We have gotten together two or three times in the past four months. We are getting together again at the beginning of July. We met -- we meaning the NCVHS work group -- met this morning. We went through the detailed outline in part and received some extremely helpful suggestions and comments. We are also planning on meeting for roughly half a day in Chicago following the executive subcommittee meeting to continue going through the iteratively developed detailed outline.

Simultaneously with that, we are also going to be working on essentially a structure for the recommendations -- not the recommendations necessarily themselves at this point, but what we are hoping to do is send out that structure sometime during the summer to various stakeholders and people who have provided testimony at the hearings, and invite their submission of recommendations within that structure. This is a way basically of trying to proceed on parallel paths, rather than waiting for the entire report to be ready before we start circulating it.

We are hoping to have a more complete draft available for review at the September meeting. Then once we have a more complete draft, we will also hopefully have somebody who will be able to do some professional editing on it.

So that is where we are.

Agenda Item: Future Agendas for NCVHS Meetings

DR. LUMPKIN: Thank you. The dates for the next meetings are listed in the handout. Do we have any items that we need to be aware of for the agenda for those meetings?

DR. GREENBERG: I just wondered, if we're back to the agenda, we didn't have any report obviously from Quality, but this is one item to report from them. I don't know if you want to do that or you want me to, for information.

As you know, the work group on quality has been organizing sessions pretty much in conjunction with the full committee, because of the interest across the full committee for these topics, and also the fact that it has been the same members as on Populations, et cetera, and people just haven't been able to come in for that many additional meetings.

But there has been a lot of very good presentations, including those we have heard in the last few days. So Kathy Coltin is chair -- and we have talked about this over a period of maybe more than a year, but she mentioned at our meeting of the Subcommittee on Populations the idea of having somebody pull together all of the information that particularly focused on the barriers, the data barriers and issues related to being able to report on quality and do performance measurement, et cetera, which has been the focus of a lot of these sessions.

So we are going to be looking into that, getting somebody to do that, a consultant to work on that. That would be a product of the quality work group and then of the full committee.

DR. ROTH: I just wanted to note for the agenda for the September meeting, we will need to discuss the Privacy and Confidentiality Subcommittee recommendations.

DR. LUMPKIN: Right.

DR. GREENBERG: Action items actually would be helpful to know about. I know there are a number of --

DR. LUMPKIN: We can cover that in the executive.
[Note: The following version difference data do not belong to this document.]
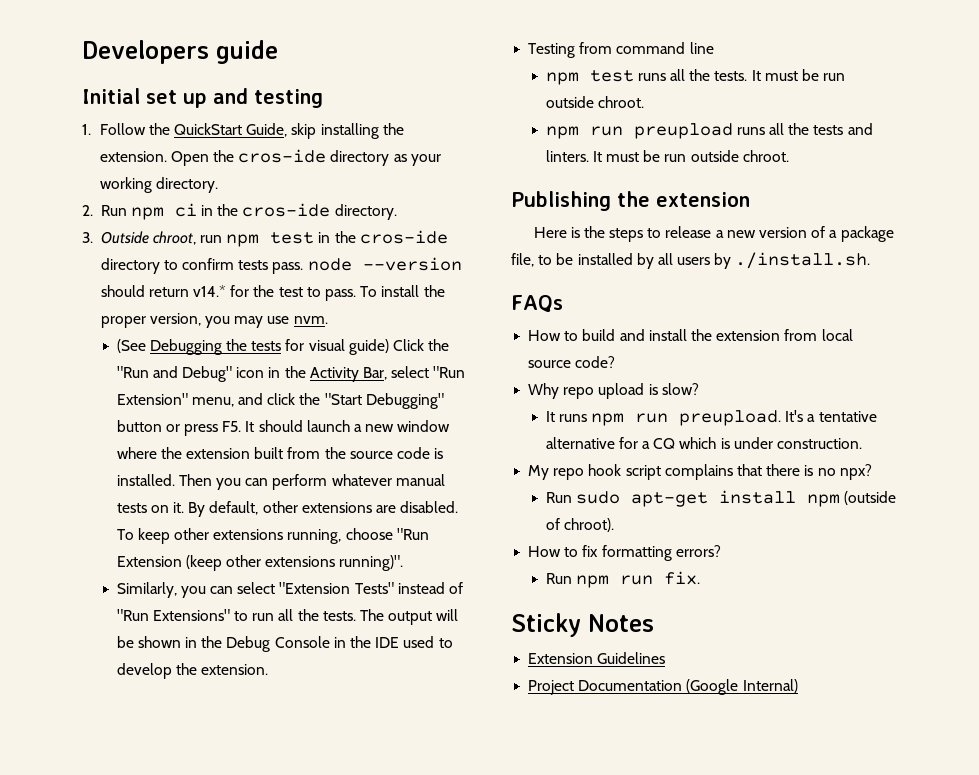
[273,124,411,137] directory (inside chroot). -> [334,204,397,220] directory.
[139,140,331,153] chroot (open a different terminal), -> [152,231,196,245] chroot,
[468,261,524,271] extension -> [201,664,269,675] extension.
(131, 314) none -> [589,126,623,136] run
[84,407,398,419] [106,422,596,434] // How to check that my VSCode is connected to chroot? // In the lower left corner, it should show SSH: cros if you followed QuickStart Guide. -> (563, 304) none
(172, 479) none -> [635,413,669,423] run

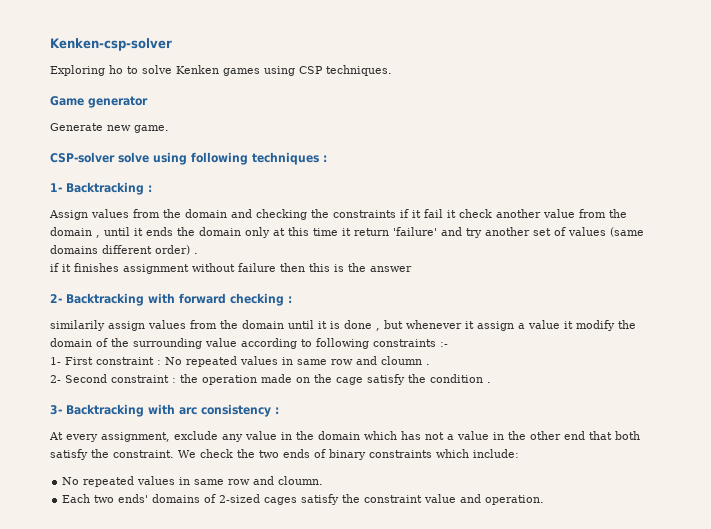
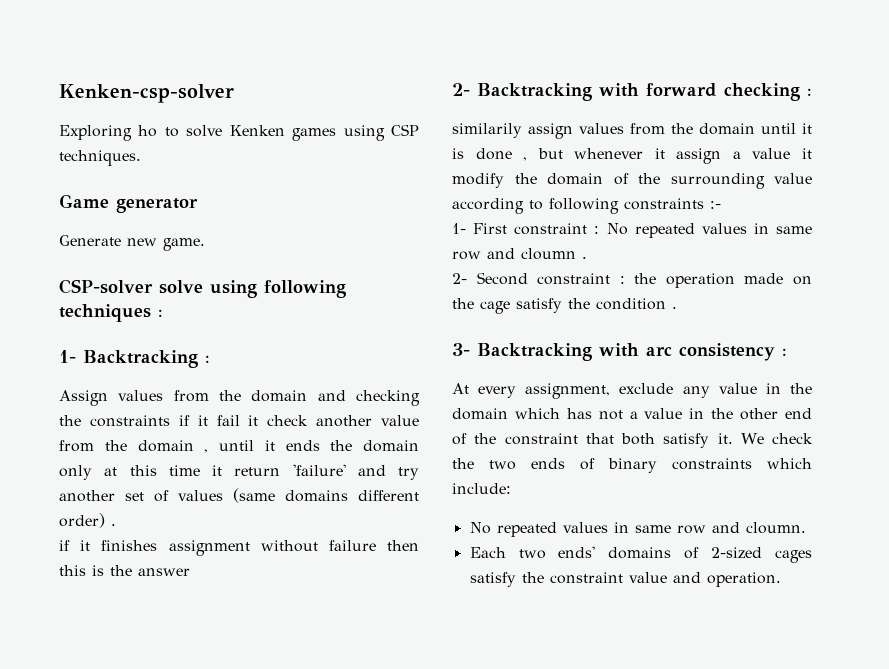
(585, 435) none -> [452,433,578,445] of the constraint
[91,449,174,458] the constraint. -> [717,433,733,444] it.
DR. GREENBERG: We'll do that in the executive, right. Anyone who is not going to be at the executive subcommittee meeting and has suggestions for presentations, et cetera, at either the September or November meeting, please just e-mail those to me or to Debbie Jackson, action items the chairs should be aware of. Also, I know there are a few items we have carried over already that we are planning on.

DR. LUMPKIN: I think we have accomplished our agenda in a very disciplined fashion. So since we are not scheduled to adjourn until four, would you all please sit in your place?

DR. SCANLON: I think I hear a motion.

DR. LUMPKIN: Having accomplished our agenda, this meeting now stands adjourned.